Fysico-chemische signaalwaarde (FCS)

Beoordeling van het potentieel risico voor verontreiniging op basis van louter fysico-chemische waarden. Ter evaluatie werden 31 polluenten binnen de groepen metalen, PAK's, PCB's en KWS geselecteerd. Per polluent wordt de geobserveerde meetwaarden vergeleken met vastgelegde triggerwaarden (studie Universiteit Antwerpen; overzicht in Bijlage A). Hoe hoger de overschrijding ten opzichte van de triggerwaarde, hoe hoger het risico op een verontreinigde waterbodem.

Kwaliteit van aquatisch ecosysteem

Multimetrische Macro-invertebratenindex Vlaanderen (MMIF)

Index beoordeelt de macro-invertebratenfauna van rivieren en meren conform de Europese kaderrichtlijn Water (KRW) op basis van vijf criteria die een maat zijn voor de diversiteit, samenstelling, omvang en tolerantie van de populatie (sinds 2012 vervanger van Belgische biotische index (BBI) uit BOS_PRIO). De eindbeoordeling is een bio-index waarde tussen 0 en 1 waarbij een hoge waarde duidt op een zeer goede ecologische status. Het meetnet wordt onderhouden door VMM.

Visindex

De visindex geeft een geïntegreerde score van de ecologische kwaliteit van het visbestand weer ten opzichte van een referentiesituatie (vervanger van Palingenpolluentenmeetnet uit BOS_PRIO). De eindbeoordeling is de ecologische kwaliteitsindex (EQR) en varieert tussen 0 (slecht) en 1 (maximaal ecologisch potentieel). De indicator wordt jaarlijks gemeten door INBO. Net zoals bij de palingpolluentenmeetnet wordt de hoogste score toegekend aan segmenten met het laagste ecologisch potentieel. Een lage EQR suggereert de aanwezigheid van schadelijke bio-accumulerende polluenten en een verslechterde ecologische toestand ten gevolge van vrijgave polluenten uit waterbodem, en dus prioritair te behandelen.

■ GEGEVENSBLOK:
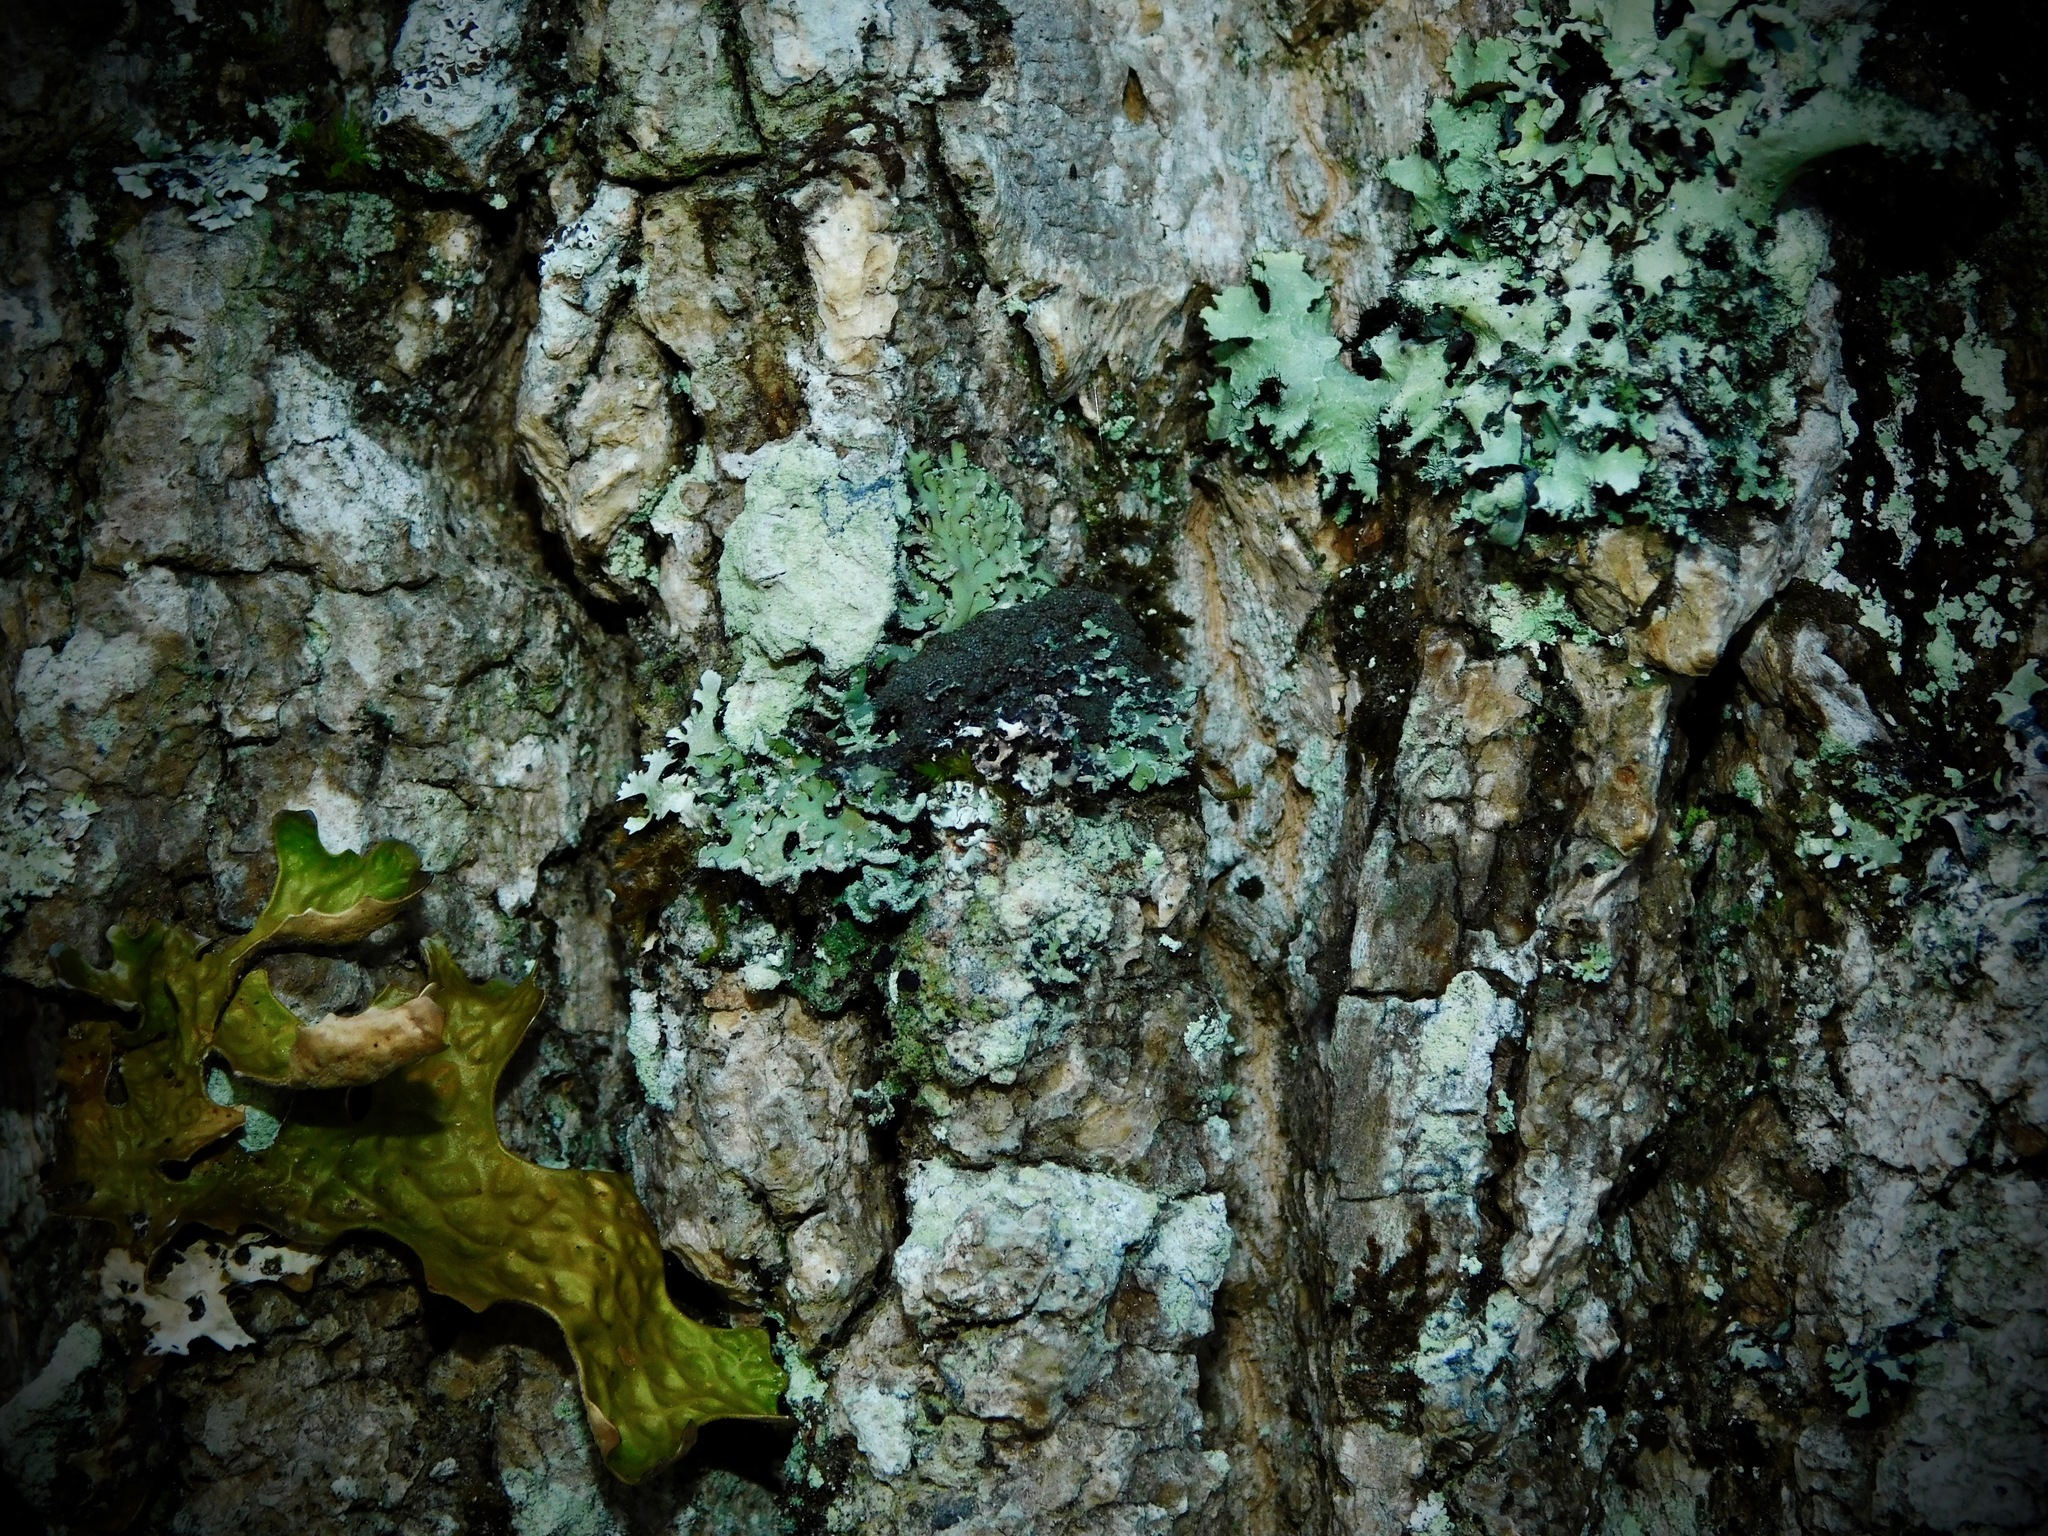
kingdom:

■ OPDRACHT: Noteer uit de leestekst letterlijk alles vanaf "Beoordeling van het" tot en met "Macro-invertebratenindex Vlaanderen (MMIF)".

■ VOLLEDIGE UITWERKING:
Beoordeling van het potentieel risico voor verontreiniging op basis van louter fysico-chemische waarden. Ter evaluatie werden 31 polluenten binnen de groepen metalen, PAK's, PCB's en KWS geselecteerd. Per polluent wordt de geobserveerde meetwaarden vergeleken met vastgelegde triggerwaarden (studie Universiteit Antwerpen; overzicht in Bijlage A). Hoe hoger de overschrijding ten opzichte van de triggerwaarde, hoe hoger het risico op een verontreinigde waterbodem.

Kwaliteit van aquatisch ecosysteem

Multimetrische Macro-invertebratenindex Vlaanderen (MMIF)